Scraping¶
pyfetcher provides a comprehensive set of scraping utilities built on BeautifulSoup.
CSS Selector Extraction¶
from pyfetcher.scrape.selectors import extract_text, extract_attrs, extract_table
# Extract text from elements
titles = extract_text(html, "h1")
# Extract attributes
links = extract_attrs(html, "a", attrs=["href", "title"])
# Parse HTML tables
rows = extract_table(html, "table.data")
Link Harvesting¶
from pyfetcher.scrape.links import extract_links
links = extract_links(html, base_url="https://example.com")
internal = [l for l in links if not l.is_external]
Form Parsing¶
from pyfetcher.scrape.forms import extract_forms
forms = extract_forms(html, base_url="https://example.com")
login_form = forms[0]
print(login_form.action, login_form.method)

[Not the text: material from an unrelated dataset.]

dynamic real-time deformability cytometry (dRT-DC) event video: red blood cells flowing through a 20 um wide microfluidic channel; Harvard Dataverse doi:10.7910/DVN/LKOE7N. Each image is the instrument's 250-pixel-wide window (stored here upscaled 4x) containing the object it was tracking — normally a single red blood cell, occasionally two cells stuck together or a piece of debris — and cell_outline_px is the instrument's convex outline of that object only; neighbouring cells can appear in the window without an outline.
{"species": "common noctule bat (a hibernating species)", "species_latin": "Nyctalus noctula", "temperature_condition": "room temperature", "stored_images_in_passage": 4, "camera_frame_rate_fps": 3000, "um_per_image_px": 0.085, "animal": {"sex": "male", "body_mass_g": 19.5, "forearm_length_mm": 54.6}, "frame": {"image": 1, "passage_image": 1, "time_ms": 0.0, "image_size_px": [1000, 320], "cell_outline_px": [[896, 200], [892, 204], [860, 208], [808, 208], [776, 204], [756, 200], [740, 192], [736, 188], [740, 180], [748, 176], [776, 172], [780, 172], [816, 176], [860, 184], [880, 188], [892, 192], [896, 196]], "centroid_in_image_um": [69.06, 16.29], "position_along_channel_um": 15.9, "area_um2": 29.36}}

print(login_form.to_dict()) # Field names -> default values
Robots.txt¶
from pyfetcher.scrape.robots import parse_robots_txt, is_allowed
rules = parse_robots_txt(robots_txt_content)

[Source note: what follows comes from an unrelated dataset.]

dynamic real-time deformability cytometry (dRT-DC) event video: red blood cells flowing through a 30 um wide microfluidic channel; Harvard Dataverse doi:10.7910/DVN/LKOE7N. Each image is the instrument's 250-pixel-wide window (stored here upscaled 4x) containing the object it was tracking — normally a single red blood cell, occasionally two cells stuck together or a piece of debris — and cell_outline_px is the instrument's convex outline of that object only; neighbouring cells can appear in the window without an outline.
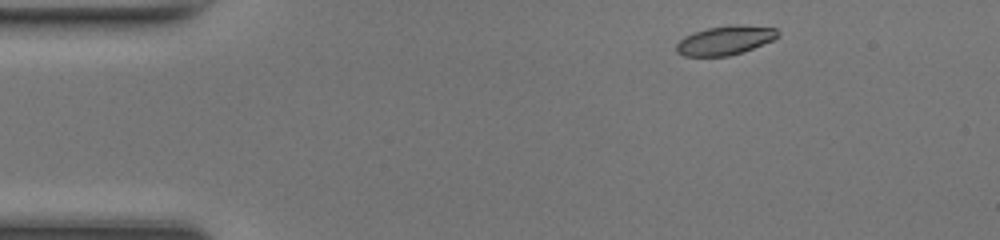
{"species": "common noctule bat (a hibernating species)", "species_latin": "Nyctalus noctula", "temperature_condition": "room temperature", "stored_images_in_passage": 42, "camera_frame_rate_fps": 3000, "um_per_image_px": 0.085, "animal": {"sex": "female", "body_mass_g": 17.0, "forearm_length_mm": 48.0}, "frame": {"image": 1, "passage_image": 1, "time_ms": 0.0, "image_size_px": [1000, 240], "cell_outline_px": [[780, 36], [772, 40], [752, 48], [728, 56], [684, 56], [676, 52], [676, 44], [684, 36], [692, 32], [708, 28], [728, 24], [740, 24], [776, 28], [780, 32]], "centroid_in_image_um": [61.62, 3.41], "position_along_channel_um": 23.4, "area_um2": 17.28}}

if is_allowed(rules, "/admin", user_agent="MyBot"):
print("Path is allowed")
Sitemap Parsing¶
from pyfetcher.scrape.sitemap import parse_sitemap
entries = parse_sitemap(sitemap_xml)
for entry in entries:
print(entry.loc, entry.lastmod)
Content Extraction¶
from pyfetcher.scrape.content import extract_readable_text
# Strips scripts, styles, nav, footer
text = extract_readable_text(html)
# Target specific element
text = extract_readable_text(html, selector="article")